Every record, from the first to the last, is to be printed again exactly.

Stored dataset items:
+++
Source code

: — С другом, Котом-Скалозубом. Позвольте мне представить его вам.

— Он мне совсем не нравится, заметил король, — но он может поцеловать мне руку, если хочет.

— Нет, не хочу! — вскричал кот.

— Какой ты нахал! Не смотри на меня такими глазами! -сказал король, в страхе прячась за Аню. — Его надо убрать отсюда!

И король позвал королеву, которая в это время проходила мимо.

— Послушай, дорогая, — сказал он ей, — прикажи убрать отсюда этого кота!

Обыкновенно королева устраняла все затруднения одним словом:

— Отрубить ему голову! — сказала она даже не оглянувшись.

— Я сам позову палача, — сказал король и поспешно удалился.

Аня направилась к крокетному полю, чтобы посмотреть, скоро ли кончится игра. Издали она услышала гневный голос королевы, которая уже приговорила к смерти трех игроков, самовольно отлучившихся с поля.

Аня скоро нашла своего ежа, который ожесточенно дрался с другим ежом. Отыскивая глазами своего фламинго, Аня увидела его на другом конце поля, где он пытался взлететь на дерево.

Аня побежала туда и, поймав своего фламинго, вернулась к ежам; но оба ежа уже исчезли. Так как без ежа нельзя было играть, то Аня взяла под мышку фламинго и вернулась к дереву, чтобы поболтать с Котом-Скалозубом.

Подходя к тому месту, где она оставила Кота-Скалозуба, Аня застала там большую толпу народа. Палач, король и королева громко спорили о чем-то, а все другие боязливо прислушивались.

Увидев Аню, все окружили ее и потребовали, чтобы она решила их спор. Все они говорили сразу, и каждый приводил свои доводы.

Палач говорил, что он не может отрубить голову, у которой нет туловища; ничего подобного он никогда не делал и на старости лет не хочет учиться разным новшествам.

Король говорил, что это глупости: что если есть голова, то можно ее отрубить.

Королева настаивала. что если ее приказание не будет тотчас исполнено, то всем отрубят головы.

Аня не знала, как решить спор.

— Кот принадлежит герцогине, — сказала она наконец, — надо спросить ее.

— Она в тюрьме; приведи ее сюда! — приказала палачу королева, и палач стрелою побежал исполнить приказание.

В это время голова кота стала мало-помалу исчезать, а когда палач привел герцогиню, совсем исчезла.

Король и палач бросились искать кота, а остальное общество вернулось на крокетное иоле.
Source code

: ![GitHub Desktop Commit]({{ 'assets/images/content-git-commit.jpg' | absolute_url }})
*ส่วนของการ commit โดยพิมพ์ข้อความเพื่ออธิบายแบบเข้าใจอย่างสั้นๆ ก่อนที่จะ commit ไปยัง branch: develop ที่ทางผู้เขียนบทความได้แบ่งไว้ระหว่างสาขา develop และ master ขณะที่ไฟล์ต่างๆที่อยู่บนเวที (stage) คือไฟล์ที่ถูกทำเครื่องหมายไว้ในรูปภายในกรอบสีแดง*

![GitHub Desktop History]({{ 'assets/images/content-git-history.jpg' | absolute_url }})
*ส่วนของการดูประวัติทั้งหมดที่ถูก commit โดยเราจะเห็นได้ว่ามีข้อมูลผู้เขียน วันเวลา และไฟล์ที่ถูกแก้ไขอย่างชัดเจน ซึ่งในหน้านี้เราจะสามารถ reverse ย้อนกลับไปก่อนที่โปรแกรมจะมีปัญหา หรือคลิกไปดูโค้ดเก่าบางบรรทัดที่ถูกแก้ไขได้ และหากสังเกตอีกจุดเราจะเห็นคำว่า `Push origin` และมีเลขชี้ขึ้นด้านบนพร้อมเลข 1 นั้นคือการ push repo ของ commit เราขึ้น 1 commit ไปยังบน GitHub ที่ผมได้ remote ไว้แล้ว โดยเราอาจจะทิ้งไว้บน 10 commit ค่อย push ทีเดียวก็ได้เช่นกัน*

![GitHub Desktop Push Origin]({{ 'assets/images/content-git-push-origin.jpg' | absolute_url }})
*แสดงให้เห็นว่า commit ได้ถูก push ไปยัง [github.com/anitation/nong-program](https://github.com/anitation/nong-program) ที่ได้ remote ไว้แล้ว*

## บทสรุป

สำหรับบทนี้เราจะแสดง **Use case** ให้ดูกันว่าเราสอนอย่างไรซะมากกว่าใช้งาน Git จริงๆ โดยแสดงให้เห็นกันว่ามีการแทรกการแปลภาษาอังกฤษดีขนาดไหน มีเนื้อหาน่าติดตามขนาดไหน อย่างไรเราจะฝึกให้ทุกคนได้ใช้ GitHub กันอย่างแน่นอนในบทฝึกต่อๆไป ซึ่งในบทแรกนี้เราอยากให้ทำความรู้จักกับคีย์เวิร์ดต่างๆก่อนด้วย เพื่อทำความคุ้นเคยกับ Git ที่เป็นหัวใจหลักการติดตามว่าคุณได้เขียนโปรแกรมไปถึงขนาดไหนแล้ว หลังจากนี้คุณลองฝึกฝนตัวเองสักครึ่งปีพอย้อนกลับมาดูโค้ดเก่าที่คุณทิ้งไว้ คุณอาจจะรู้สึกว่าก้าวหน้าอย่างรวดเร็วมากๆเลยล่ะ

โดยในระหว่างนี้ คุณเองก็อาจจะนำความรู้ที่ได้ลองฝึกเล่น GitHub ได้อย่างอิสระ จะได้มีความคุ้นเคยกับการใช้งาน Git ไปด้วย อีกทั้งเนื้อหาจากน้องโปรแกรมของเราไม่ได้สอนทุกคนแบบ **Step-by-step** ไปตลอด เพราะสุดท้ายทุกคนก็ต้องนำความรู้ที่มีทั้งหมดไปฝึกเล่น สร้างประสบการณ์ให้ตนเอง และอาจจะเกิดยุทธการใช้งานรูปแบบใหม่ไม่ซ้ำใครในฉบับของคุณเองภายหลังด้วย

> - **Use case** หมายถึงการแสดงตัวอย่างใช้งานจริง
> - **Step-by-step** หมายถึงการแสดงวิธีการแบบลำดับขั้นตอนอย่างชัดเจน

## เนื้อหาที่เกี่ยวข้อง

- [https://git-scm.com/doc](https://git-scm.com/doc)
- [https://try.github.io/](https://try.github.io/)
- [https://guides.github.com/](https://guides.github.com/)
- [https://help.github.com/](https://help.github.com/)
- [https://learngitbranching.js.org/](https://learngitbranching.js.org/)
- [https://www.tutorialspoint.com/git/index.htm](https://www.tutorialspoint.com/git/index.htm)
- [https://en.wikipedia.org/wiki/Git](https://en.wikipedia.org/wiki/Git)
+++
• **ANSWER SPACE**:
Source code

: — С другом, Котом-Скалозубом. Позвольте мне представить его вам.

— Он мне совсем не нравится, заметил король, — но он может поцеловать мне руку, если хочет.

— Нет, не хочу! — вскричал кот.

— Какой ты нахал! Не смотри на меня такими глазами! -сказал король, в страхе прячась за Аню. — Его надо убрать отсюда!

И король позвал королеву, которая в это время проходила мимо.

— Послушай, дорогая, — сказал он ей, — прикажи убрать отсюда этого кота!

Обыкновенно королева устраняла все затруднения одним словом:

— Отрубить ему голову! — сказала она даже не оглянувшись.

— Я сам позову палача, — сказал король и поспешно удалился.

Аня направилась к крокетному полю, чтобы посмотреть, скоро ли кончится игра. Издали она услышала гневный голос королевы, которая уже приговорила к смерти трех игроков, самовольно отлучившихся с поля.

Аня скоро нашла своего ежа, который ожесточенно дрался с другим ежом. Отыскивая глазами своего фламинго, Аня увидела его на другом конце поля, где он пытался взлететь на дерево.

Аня побежала туда и, поймав своего фламинго, вернулась к ежам; но оба ежа уже исчезли. Так как без ежа нельзя было играть, то Аня взяла под мышку фламинго и вернулась к дереву, чтобы поболтать с Котом-Скалозубом.

Подходя к тому месту, где она оставила Кота-Скалозуба, Аня застала там большую толпу народа. Палач, король и королева громко спорили о чем-то, а все другие боязливо прислушивались.

Увидев Аню, все окружили ее и потребовали, чтобы она решила их спор. Все они говорили сразу, и каждый приводил свои доводы.

Палач говорил, что он не может отрубить голову, у которой нет туловища; ничего подобного он никогда не делал и на старости лет не хочет учиться разным новшествам.

Король говорил, что это глупости: что если есть голова, то можно ее отрубить.

Королева настаивала. что если ее приказание не будет тотчас исполнено, то всем отрубят головы.

Аня не знала, как решить спор.

— Кот принадлежит герцогине, — сказала она наконец, — надо спросить ее.

— Она в тюрьме; приведи ее сюда! — приказала палачу королева, и палач стрелою побежал исполнить приказание.

В это время голова кота стала мало-помалу исчезать, а когда палач привел герцогиню, совсем исчезла.

Король и палач бросились искать кота, а остальное общество вернулось на крокетное иоле.
Source code

: ![GitHub Desktop Commit]({{ 'assets/images/content-git-commit.jpg' | absolute_url }})
*ส่วนของการ commit โดยพิมพ์ข้อความเพื่ออธิบายแบบเข้าใจอย่างสั้นๆ ก่อนที่จะ commit ไปยัง branch: develop ที่ทางผู้เขียนบทความได้แบ่งไว้ระหว่างสาขา develop และ master ขณะที่ไฟล์ต่างๆที่อยู่บนเวที (stage) คือไฟล์ที่ถูกทำเครื่องหมายไว้ในรูปภายในกรอบสีแดง*

![GitHub Desktop History]({{ 'assets/images/content-git-history.jpg' | absolute_url }})
*ส่วนของการดูประวัติทั้งหมดที่ถูก commit โดยเราจะเห็นได้ว่ามีข้อมูลผู้เขียน วันเวลา และไฟล์ที่ถูกแก้ไขอย่างชัดเจน ซึ่งในหน้านี้เราจะสามารถ reverse ย้อนกลับไปก่อนที่โปรแกรมจะมีปัญหา หรือคลิกไปดูโค้ดเก่าบางบรรทัดที่ถูกแก้ไขได้ และหากสังเกตอีกจุดเราจะเห็นคำว่า `Push origin` และมีเลขชี้ขึ้นด้านบนพร้อมเลข 1 นั้นคือการ push repo ของ commit เราขึ้น 1 commit ไปยังบน GitHub ที่ผมได้ remote ไว้แล้ว โดยเราอาจจะทิ้งไว้บน 10 commit ค่อย push ทีเดียวก็ได้เช่นกัน*

![GitHub Desktop Push Origin]({{ 'assets/images/content-git-push-origin.jpg' | absolute_url }})
*แสดงให้เห็นว่า commit ได้ถูก push ไปยัง [github.com/anitation/nong-program](https://github.com/anitation/nong-program) ที่ได้ remote ไว้แล้ว*

## บทสรุป

สำหรับบทนี้เราจะแสดง **Use case** ให้ดูกันว่าเราสอนอย่างไรซะมากกว่าใช้งาน Git จริงๆ โดยแสดงให้เห็นกันว่ามีการแทรกการแปลภาษาอังกฤษดีขนาดไหน มีเนื้อหาน่าติดตามขนาดไหน อย่างไรเราจะฝึกให้ทุกคนได้ใช้ GitHub กันอย่างแน่นอนในบทฝึกต่อๆไป ซึ่งในบทแรกนี้เราอยากให้ทำความรู้จักกับคีย์เวิร์ดต่างๆก่อนด้วย เพื่อทำความคุ้นเคยกับ Git ที่เป็นหัวใจหลักการติดตามว่าคุณได้เขียนโปรแกรมไปถึงขนาดไหนแล้ว หลังจากนี้คุณลองฝึกฝนตัวเองสักครึ่งปีพอย้อนกลับมาดูโค้ดเก่าที่คุณทิ้งไว้ คุณอาจจะรู้สึกว่าก้าวหน้าอย่างรวดเร็วมากๆเลยล่ะ

โดยในระหว่างนี้ คุณเองก็อาจจะนำความรู้ที่ได้ลองฝึกเล่น GitHub ได้อย่างอิสระ จะได้มีความคุ้นเคยกับการใช้งาน Git ไปด้วย อีกทั้งเนื้อหาจากน้องโปรแกรมของเราไม่ได้สอนทุกคนแบบ **Step-by-step** ไปตลอด เพราะสุดท้ายทุกคนก็ต้องนำความรู้ที่มีทั้งหมดไปฝึกเล่น สร้างประสบการณ์ให้ตนเอง และอาจจะเกิดยุทธการใช้งานรูปแบบใหม่ไม่ซ้ำใครในฉบับของคุณเองภายหลังด้วย

> - **Use case** หมายถึงการแสดงตัวอย่างใช้งานจริง
> - **Step-by-step** หมายถึงการแสดงวิธีการแบบลำดับขั้นตอนอย่างชัดเจน

## เนื้อหาที่เกี่ยวข้อง

- [https://git-scm.com/doc](https://git-scm.com/doc)
- [https://try.github.io/](https://try.github.io/)
- [https://guides.github.com/](https://guides.github.com/)
- [https://help.github.com/](https://help.github.com/)
- [https://learngitbranching.js.org/](https://learngitbranching.js.org/)
- [https://www.tutorialspoint.com/git/index.htm](https://www.tutorialspoint.com/git/index.htm)
- [https://en.wikipedia.org/wiki/Git](https://en.wikipedia.org/wiki/Git)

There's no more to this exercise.